D'après l'étude, la sélection d'un programme se fait généralement au détour d'un zapping, par la découverte d'une émission ou après lecture d'un titre de presse. « On a beaucoup comparé les chaînes thématiques aux magazines, relève Véronique Viviano. Mais elles se rapprochent plutôt du surf sur Internet par leur diversité et la multitude des possibilités. » « Le contrat d'écoute est celui d'une télévision de la demande, correspondant à mes envies et mes humeurs, complète ­Valérie Morrison, directrice technologies et médias de TNS Sofres, alors que les chaînes historiques, aux recettes éprouvées, s'apparentent à une télévision de l'offre. »

La caractéristique des « autres TV » serait donc de plutôt bien s'articuler avec la consommation des programmes hertziens. Les chaînes historiques restent appréciées pour leur prime time et leur aspect fédérateur, faisant écho à un groupe social et drainant des budgets de programmes imposants, alors que leurs consoeurs du paysage audiovisuel de complément véhiculent une idée de personnalisation de l'offre. Si les chaînes historiques sont prioritaires en première partie de soirée, leur consommation devient minoritaire (40 %) après 22 h 30. Les téléspectateurs se disent en effet satisfaits des programmes des autres TV (80 %) même si 60 % estiment qu'il y a trop de rediffusions et qu'un tiers d'entre eux seulement ont de vrais rendez-vous.

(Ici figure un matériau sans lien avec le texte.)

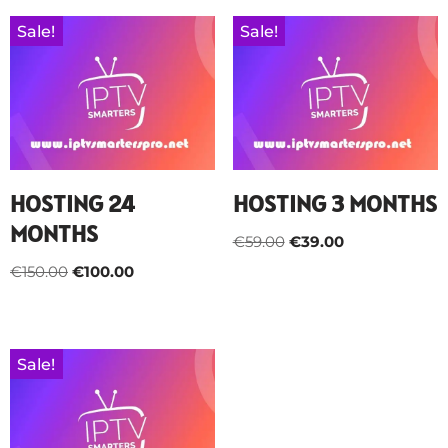
Sale!
Sale!
HOSTING 24
HOSTING 3 MONTHS
MONTHS
€
59.00
€
39.00
€
150.00
€
100.00
Sale!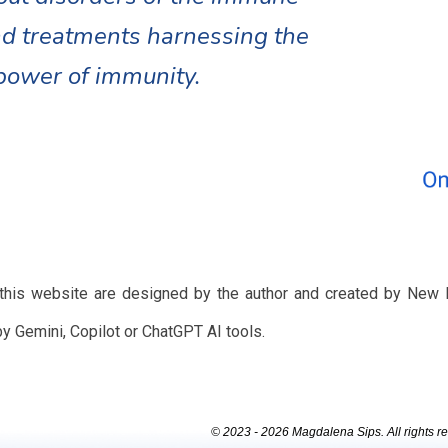
d treatments harnessing the
power of immunity.
 this website are designed by the author and created by New 
by Gemini, Copilot or ChatGPT AI tools.
© 2023 - 2026 Magdalena Sips. All rights r
Report abuse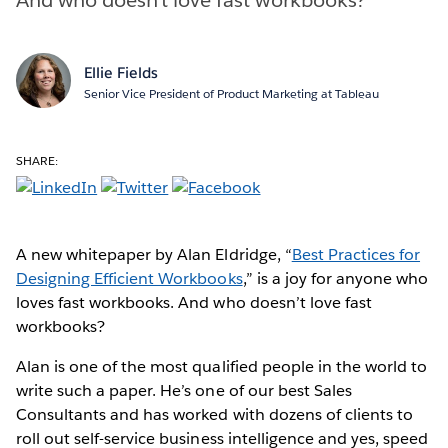
Ellie Fields
Senior Vice President of Product Marketing at Tableau
SHARE:
A new whitepaper by Alan Eldridge, “
Best Practices for
Designing Efficient Workbooks
,” is a joy for anyone who
loves fast workbooks. And who doesn’t love fast
workbooks?
Alan is one of the most qualified people in the world to
write such a paper. He’s one of our best Sales
Consultants and has worked with dozens of clients to
roll out self-service business intelligence and yes, speed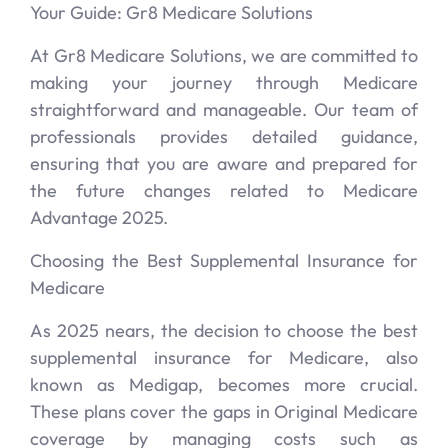
Your Guide: Gr8 Medicare Solutions
At Gr8 Medicare Solutions, we are committed to
making your journey through Medicare
straightforward and manageable. Our team of
professionals provides detailed guidance,
ensuring that you are aware and prepared for
the future changes related to Medicare
Advantage 2025.
Choosing the Best Supplemental Insurance for
Medicare
As 2025 nears, the decision to choose the best
supplemental insurance for Medicare, also
known as Medigap, becomes more crucial.
These plans cover the gaps in Original Medicare
coverage by managing costs such as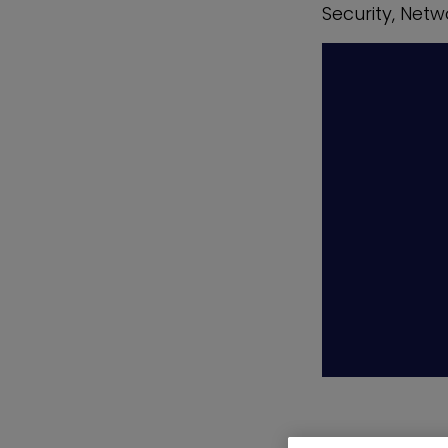
Security, Netw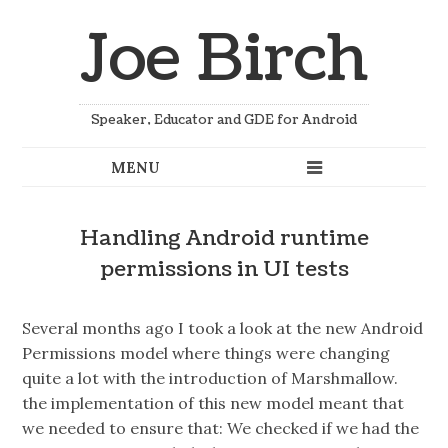
Joe Birch
Speaker, Educator and GDE for Android
Handling Android runtime
permissions in UI tests
Several months ago I took a look at the new Android
Permissions model where things were changing
quite a lot with the introduction of Marshmallow.
the implementation of this new model meant that
we needed to ensure that: We checked if we had the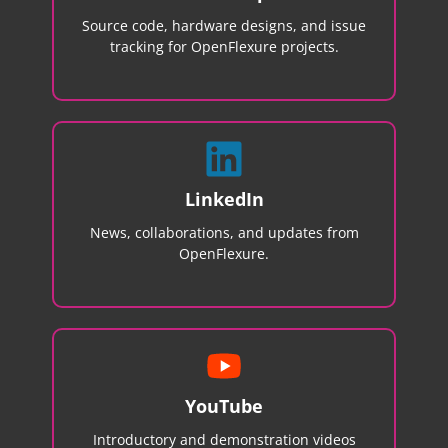
Source code, hardware designs, and issue
tracking for OpenFlexure projects.
LinkedIn
News, collaborations, and updates from
OpenFlexure.
YouTube
Introductory and demonstration videos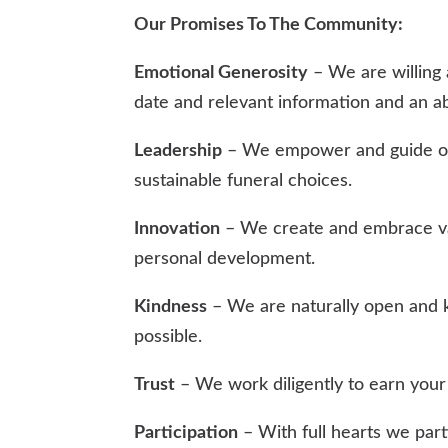
Our Promises To The Community:
Emotional Generosity
– We are willing 
date and relevant information and an a
Leadership
– We empower and guide our 
sustainable funeral choices.
Innovation
– We create and embrace val
personal development.
Kindness
– We are naturally open and k
possible.
Trust
– We work diligently to earn your t
Participation
– With full hearts we parti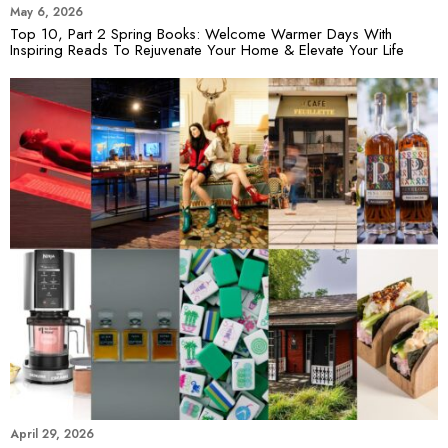
May 6, 2026
Top 10, Part 2 Spring Books: Welcome Warmer Days With
Inspiring Reads To Rejuvenate Your Home & Elevate Your Life
April 29, 2026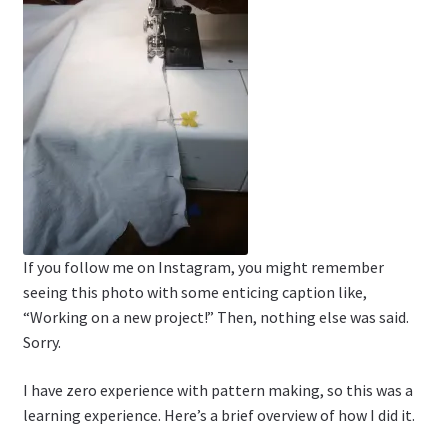
If you follow me on Instagram, you might remember
seeing this photo with some enticing caption like,
“Working on a new project!” Then, nothing else was said.
Sorry.
I have zero experience with pattern making, so this was a
learning experience. Here’s a brief overview of how I did it.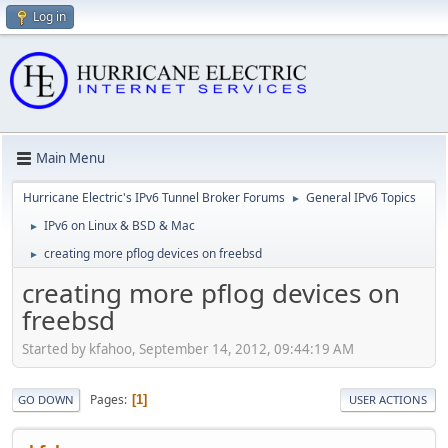
Log in
Main Menu
Hurricane Electric's IPv6 Tunnel Broker Forums
General IPv6 Topics
►
IPv6 on Linux & BSD & Mac
►
creating more pflog devices on freebsd
►
creating more pflog devices on
freebsd
Started by kfahoo, September 14, 2012, 09:44:19 AM
Pages
1
GO DOWN
USER ACTIONS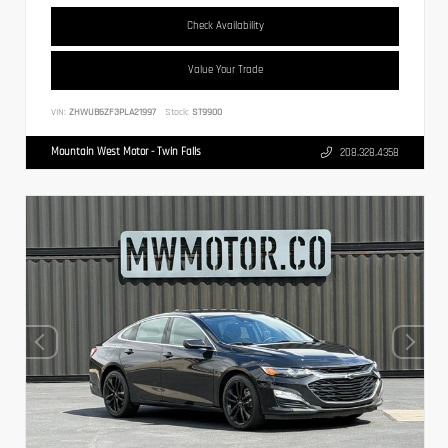
Check Availability
Value Your Trade
VIN:
ZHWUB6ZF3PLA21997
Stock:
ST9900
Mountain West Motor - Twin Falls
208.328.4358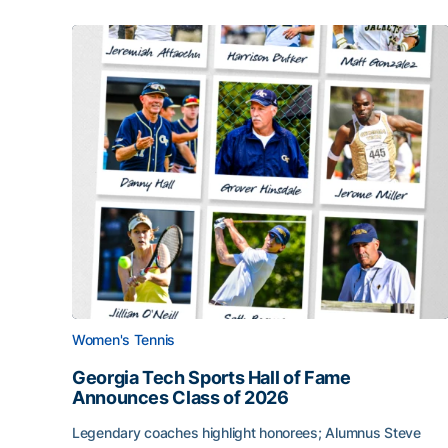
Women's Tennis
Georgia Tech Sports Hall of Fame
Announces Class of 2026
Legendary coaches highlight honorees; Alumnus Steve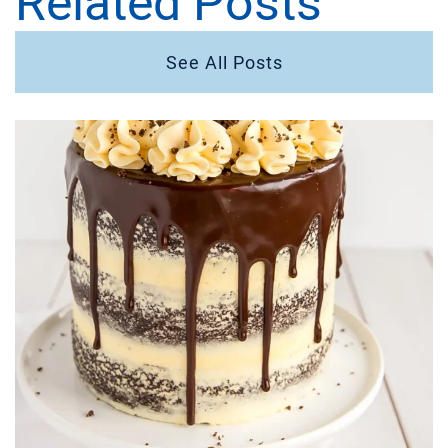
Related Posts
See All Posts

Selon l'étude, cette autre télévision est également associée à des idées de non-conformisme et de prise de risques, ce qui rejaillit sur la perception de la publicité (elle y est vue comme étant moins abondante, différente, « plus créative, plus modeste et innovante »). Rien d'étonnant, donc, à ce que ces « autres TV » suscitent un degré d'attachement aussi fort que leur consoeurs : comme pour les chaînes historiques, 76 % des téléspectateurs déclarent que les thématiques leur manqueraient si elles disparaissaient. C'est beaucoup et cela augure des arbitrages chez les adeptes d'une offre élargie... qui ne regardent la télévision que 5 minutes de plus par jour.

(1) L'Observatoire des autres TV, développé par TNS-Sofres, a été réalisé à partir de 3 réunions qualitatives (en plus d'un tchat sur MSN), d'un dispositif quantitatif mené à partir de 800 interviews en septembre 2007 et d'un module « Mégabrand » à partir de 900 questionnaires postaux.